Data can be entered mistakenly, can be deliberately entered inaccurately, can be the result of system errors, can decay in accuracy, can be turned into inaccurate data through moving and restructuring, and can be turned into wrong information when inappropriately reported or used. Understanding all of these areas will make data quality assurance professionals more expert in analyzing data and processes for inaccuracies.
The common theme throughout this chapter is that knowledge about your data is the key to successful assessment, movement of data, and use of data. There is no substitute for a sound knowledge base of information about the data. Most metadata repositories fall short of the need. If a process similar to that shown in Figure 3.4 is used vigorously, updating the metadata repository at all stages, higher data accuracy will result for those making decisions from the data.
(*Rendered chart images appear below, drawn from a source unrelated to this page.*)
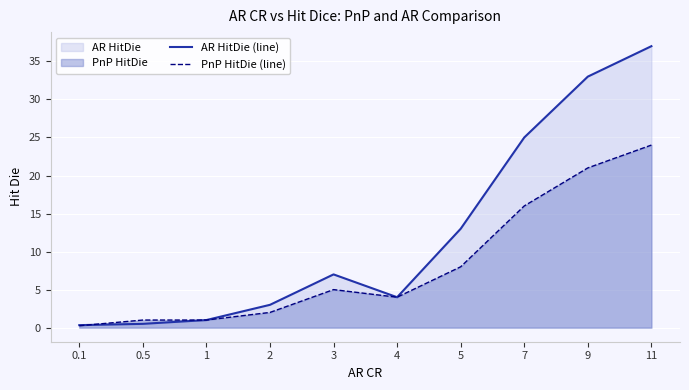

In AR HitDie (line), how many points are higher than both neighbors (excluding endpoints)?

1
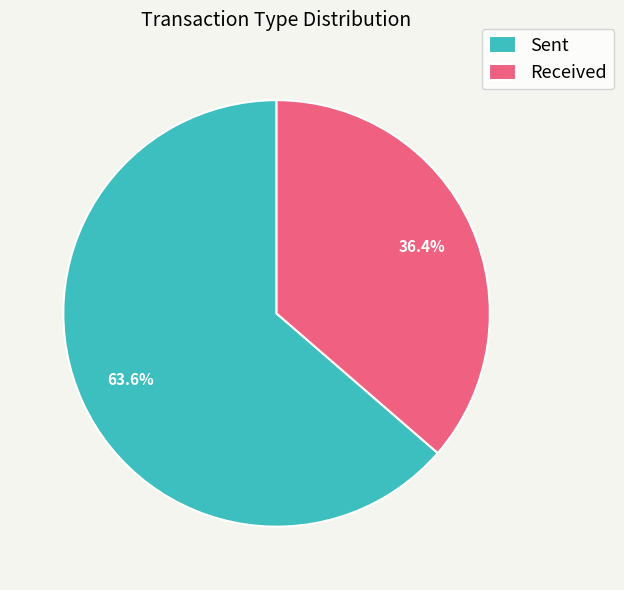

How many slices are in this pie chart?

2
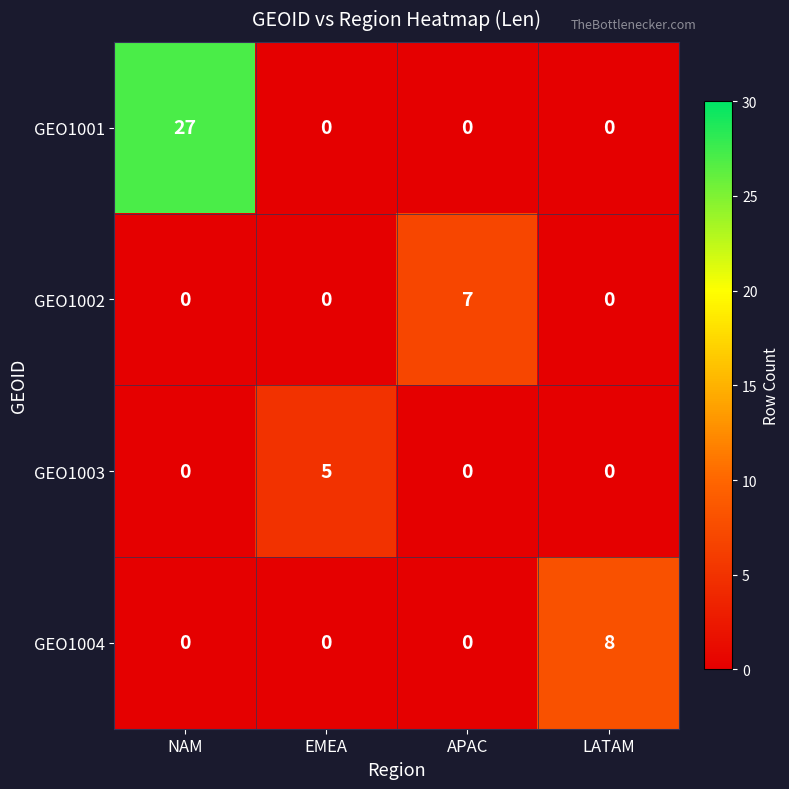

Rank the series by their maximum value, from highest to lowest.

GEO1001, GEO1004, GEO1002, GEO1003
The area of metadata repositories is ripe for new development, meaningful standardization, and widespread deployment. It should emerge as the next most important technology corporations demand after they have made significant progress on data quality. The business case for repository projects will emerge as the cost of not having them (via inhibiting data quality improvement efforts) becomes more clear. The business value of data quality initiatives will generally depend on the ability of the corporation to maintain an accurate metadata repository. To the extent that it does not, it will not reap the maximum value from data quality efforts.